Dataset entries
══════════════════════════════

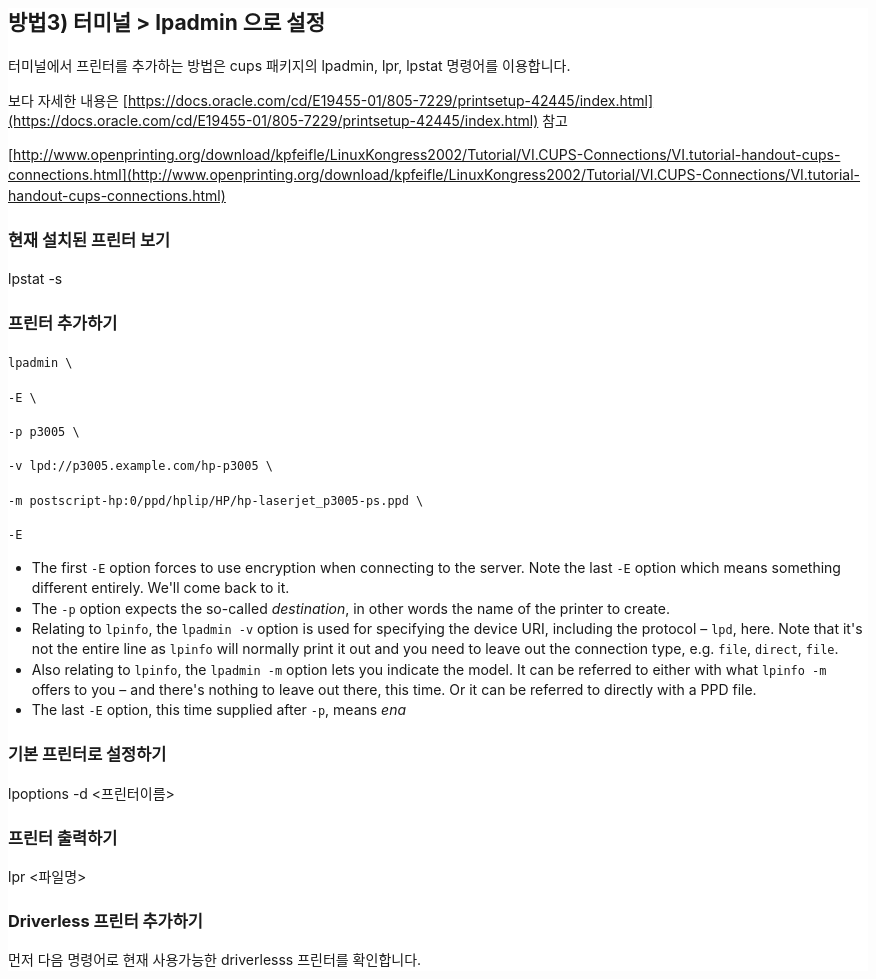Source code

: ## **방법3) 터미널 > lpadmin 으로 설정**  <a href="#id-3-greater-than-lpadmin-method3" id="id-3-greater-than-lpadmin-method3"></a>

터미널에서 프린터를 추가하는 방법은 cups 패키지의 lpadmin, lpr, lpstat 명령어를 이용합니다.

보다 자세한 내용은 [https://docs.oracle.com/cd/E19455-01/805-7229/printsetup-42445/index.html](https://docs.oracle.com/cd/E19455-01/805-7229/printsetup-42445/index.html) 참고

[http://www.openprinting.org/download/kpfeifle/LinuxKongress2002/Tutorial/VI.CUPS-Connections/VI.tutorial-handout-cups-connections.html](http://www.openprinting.org/download/kpfeifle/LinuxKongress2002/Tutorial/VI.CUPS-Connections/VI.tutorial-handout-cups-connections.html)

### 현재 설치된 프린터 보기 <a href="#id" id="id"></a>

lpstat -s

### 프린터 추가하기 <a href="#id" id="id"></a>

`lpadmin \`

&#x20;`-E \`

&#x20;`-p p3005 \`

&#x20;`-v lpd://p3005.example.com/hp-p3005 \`

&#x20;`-m postscript-hp:0/ppd/hplip/HP/hp-laserjet_p3005-ps.ppd \`

&#x20;`-E`

* The first `-E` option forces to use encryption when connecting to the server. Note the last `-E` option which means something different entirely. We'll come back to it.
* The `-p` option expects the so-called _destination_, in other words the name of the printer to create.
* Relating to `lpinfo`, the `lpadmin -v` option is used for specifying the device URI, including the protocol – `lpd`, here. Note that it's not the entire line as `lpinfo` will normally print it out and you need to leave out the connection type, e.g. `file`, `direct`, `file`.
* Also relating to `lpinfo`, the `lpadmin -m` option lets you indicate the model. It can be referred to either with what `lpinfo -m` offers to you – and there's nothing to leave out there, this time. Or it can be referred to directly with a PPD file.
* The last `-E` option, this time supplied after `-p`, means _ena_

### 기본 프린터로 설정하기 <a href="#id" id="id"></a>

lpoptions -d <프린터이름>

### 프린터 출력하기 <a href="#id" id="id"></a>

lpr <파일명>

### Driverless 프린터 추가하기 <a href="#id-driverless" id="id-driverless"></a>

먼저 다음 명령어로 현재 사용가능한 driverlesss 프린터를 확인합니다.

══════════════════════════════

**What to produce:**
Rewrite the rows above with every "device URI" changed to "device address" and nothing else altered. Leave the pictures out of your answer.

**Response box:**
Source code

: ## **방법3) 터미널 > lpadmin 으로 설정**  <a href="#id-3-greater-than-lpadmin-method3" id="id-3-greater-than-lpadmin-method3"></a>

터미널에서 프린터를 추가하는 방법은 cups 패키지의 lpadmin, lpr, lpstat 명령어를 이용합니다.

보다 자세한 내용은 [https://docs.oracle.com/cd/E19455-01/805-7229/printsetup-42445/index.html](https://docs.oracle.com/cd/E19455-01/805-7229/printsetup-42445/index.html) 참고

[http://www.openprinting.org/download/kpfeifle/LinuxKongress2002/Tutorial/VI.CUPS-Connections/VI.tutorial-handout-cups-connections.html](http://www.openprinting.org/download/kpfeifle/LinuxKongress2002/Tutorial/VI.CUPS-Connections/VI.tutorial-handout-cups-connections.html)

### 현재 설치된 프린터 보기 <a href="#id" id="id"></a>

lpstat -s

### 프린터 추가하기 <a href="#id" id="id"></a>

`lpadmin \`

&#x20;`-E \`

&#x20;`-p p3005 \`

&#x20;`-v lpd://p3005.example.com/hp-p3005 \`

&#x20;`-m postscript-hp:0/ppd/hplip/HP/hp-laserjet_p3005-ps.ppd \`

&#x20;`-E`

* The first `-E` option forces to use encryption when connecting to the server. Note the last `-E` option which means something different entirely. We'll come back to it.
* The `-p` option expects the so-called _destination_, in other words the name of the printer to create.
* Relating to `lpinfo`, the `lpadmin -v` option is used for specifying the device address, including the protocol – `lpd`, here. Note that it's not the entire line as `lpinfo` will normally print it out and you need to leave out the connection type, e.g. `file`, `direct`, `file`.
* Also relating to `lpinfo`, the `lpadmin -m` option lets you indicate the model. It can be referred to either with what `lpinfo -m` offers to you – and there's nothing to leave out there, this time. Or it can be referred to directly with a PPD file.
* The last `-E` option, this time supplied after `-p`, means _ena_

### 기본 프린터로 설정하기 <a href="#id" id="id"></a>

lpoptions -d <프린터이름>

### 프린터 출력하기 <a href="#id" id="id"></a>

lpr <파일명>

### Driverless 프린터 추가하기 <a href="#id-driverless" id="id-driverless"></a>

먼저 다음 명령어로 현재 사용가능한 driverlesss 프린터를 확인합니다.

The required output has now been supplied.